**Problems to work on:**
1: Extract the part of the course syllabus starting with "- Formulate research" and going on through "and oral presentations.", word for word.
2: Please reproduce the whole listing with every "pose" switched to "view" and nothing else changed, leaving out the pictures.

Research Methods I: Data Analysis for Economics and Policy
Syllabus
The detailed class syllabus is available here.
Instructor Information
- Instructor: Fernando Rios-Avila
- Email: friosavi@levy.org
- Office Hours: Wednesdays 1:30pm to 4:00pm, or by appointment. Other times can be arranged remotely.
- Class Time: Wednesday, 9:30 am - 12:45 pm
Course Description
This course focuses on providing students with the tools and skills necessary to conduct data analysis for economics and policy research. Students will be exposed to the entire process of data analysis, from formulating questions and collecting data to cleaning, exploring, analyzing, and presenting results. The course covers exploratory data analysis, regression analysis, and introduces topics on prediction with machine learning. Students will gain hands-on experience using Stata, with Quarto for reproducible reporting, and GitHub for version control and collaboration.
Course Objectives
By the end of this course, students will be able to:
- Apply advanced data analysis techniques to economic and policy questions.
- Use modern tools such as GitHub and Quarto for research collaboration and reproducibility.
- Formulate research questions and design appropriate data collection methods.
- Clean, organize, and explore data using various techniques and visualizations.
- Apply regression analysis techniques to analyze relationships between variables.
- Use machine learning methods for prediction and classification tasks.
- Implement data analysis techniques using Stata.
- Effectively communicate research findings through written reports and oral presentations.
Required Textbook
Békés, G., & Kézdi, G. (2021). Data Analysis for Business, Economics, and Policy. Cambridge University Press.
Software Requirements
Stata
: A student license will be provided.Quarto
: Free and open-source software for reproducible research.VSCode
: Free and open-source code editor.GitHub/GitHub-Desktop
: Free platform for version control and collaboration.Zotero
: Free reference manager.
All homework assignments are required to be submitted in Quarto format, using GitHub repositories to submit the assignments.
Audio Podcasts
If you are interested in listening to an audio-podcast like summary of the chapters, you can find them here.
The audiofiles were created using NotebookLM by Google. The audiofiles are generated using the text from the book. The audiofiles are not perfect, but they can be useful to listen to the content of the book while you are doing other activities.

**Data shown:**
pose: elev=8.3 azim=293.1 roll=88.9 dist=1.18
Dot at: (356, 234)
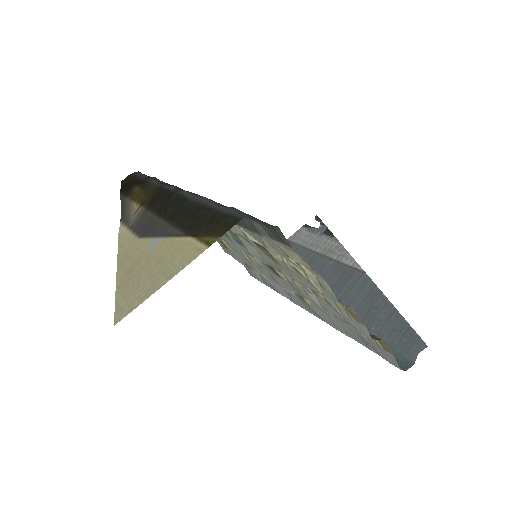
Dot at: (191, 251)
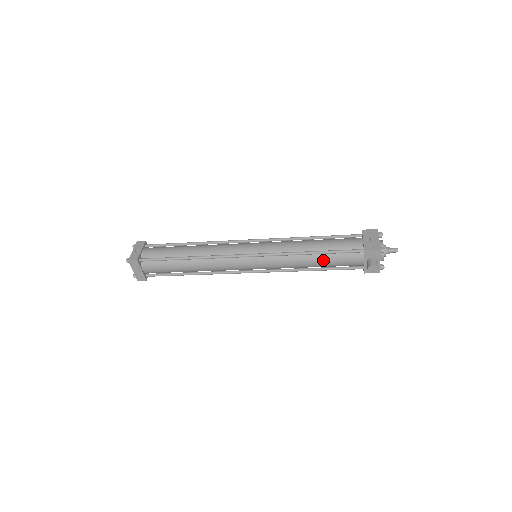
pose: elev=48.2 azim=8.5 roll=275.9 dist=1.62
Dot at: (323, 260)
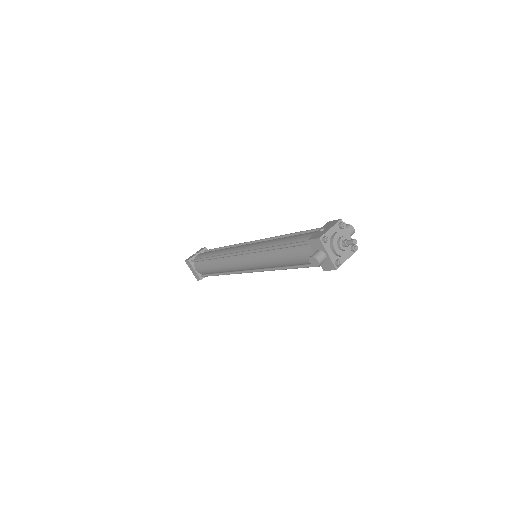
Dot at: (287, 255)
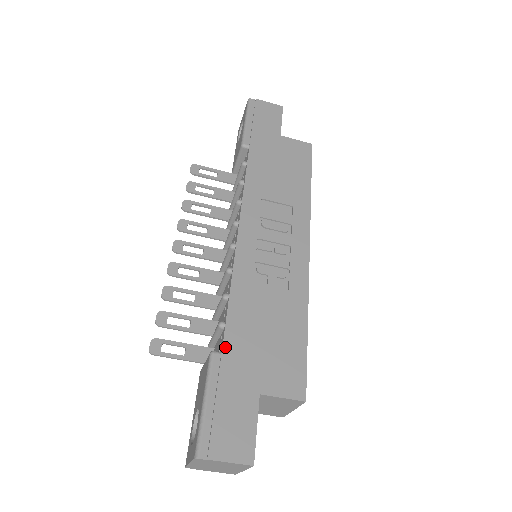
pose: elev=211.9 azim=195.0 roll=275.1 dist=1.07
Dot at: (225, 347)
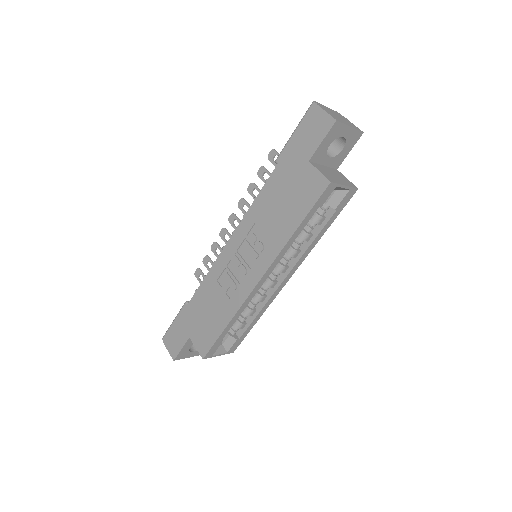
Dot at: (189, 304)
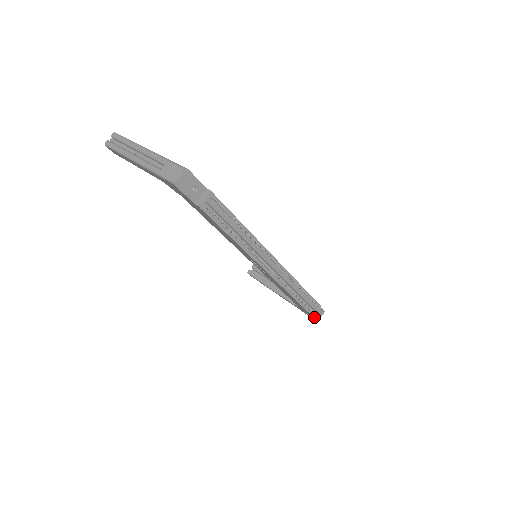
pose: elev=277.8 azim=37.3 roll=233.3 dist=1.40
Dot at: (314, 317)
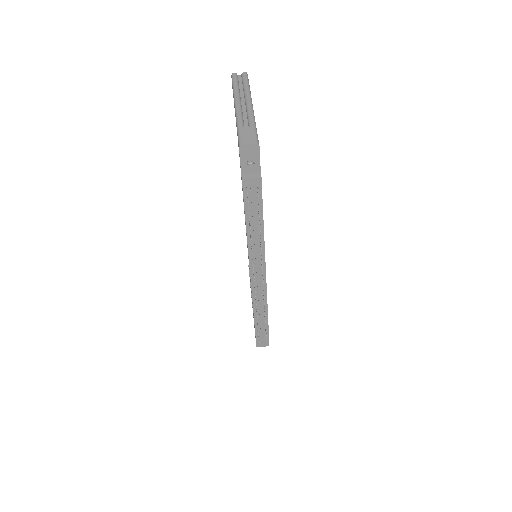
Dot at: (257, 341)
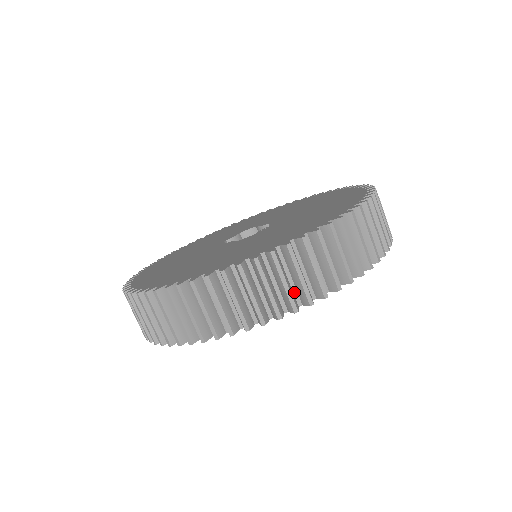
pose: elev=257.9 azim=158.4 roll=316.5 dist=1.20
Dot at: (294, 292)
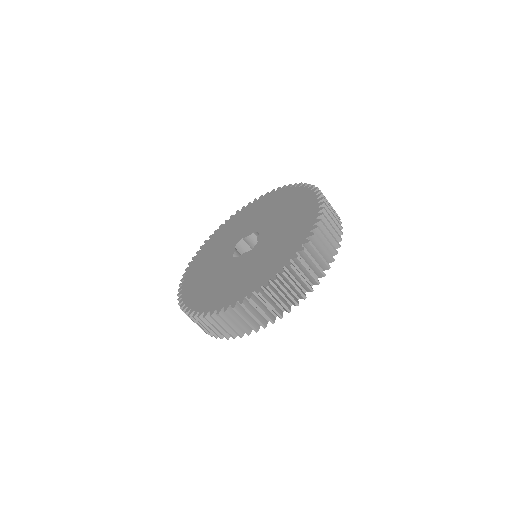
Dot at: occluded
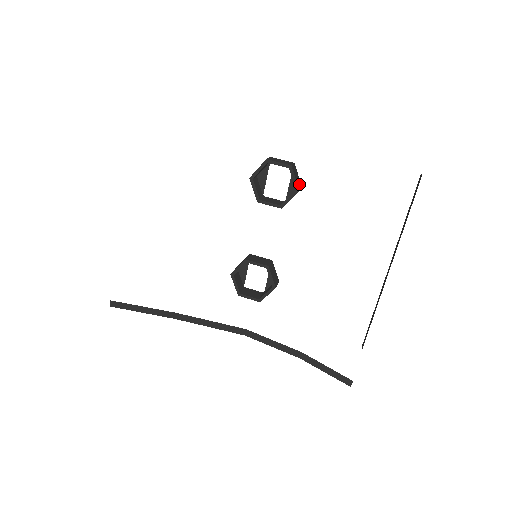
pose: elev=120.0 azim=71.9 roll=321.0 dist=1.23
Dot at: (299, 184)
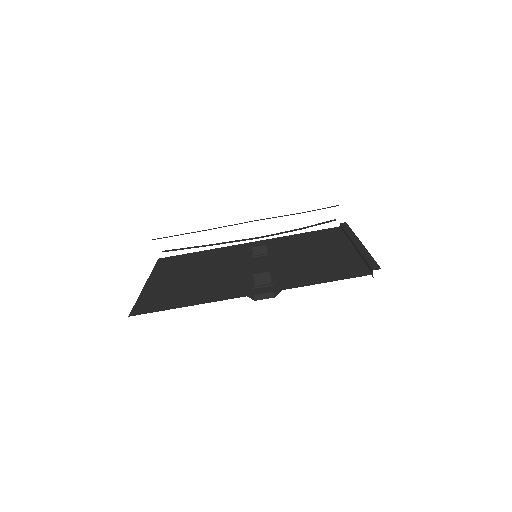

**Task answers:**
1:
- Formulate research questions and design appropriate data collection methods.
- Clean, organize, and explore data using various techniques and visualizations.
- Apply regression analysis techniques to analyze relationships between variables.
- Use machine learning methods for prediction and classification tasks.
- Implement data analysis techniques using Stata.
- Effectively communicate research findings through written reports and oral presentations.

2:
view: elev=8.3 azim=293.1 roll=88.9 dist=1.18
Dot at: (356, 234)
Dot at: (191, 251)
view: elev=48.2 azim=8.5 roll=275.9 dist=1.62
Dot at: (323, 260)
Dot at: (287, 255)
view: elev=211.9 azim=195.0 roll=275.1 dist=1.07
Dot at: (225, 347)
Dot at: (189, 304)
view: elev=277.8 azim=37.3 roll=233.3 dist=1.40
Dot at: (314, 317)
Dot at: (257, 341)
view: elev=257.9 azim=158.4 roll=316.5 dist=1.20
Dot at: (294, 292)
Dot at: occluded
view: elev=120.0 azim=71.9 roll=321.0 dist=1.23
Dot at: (299, 184)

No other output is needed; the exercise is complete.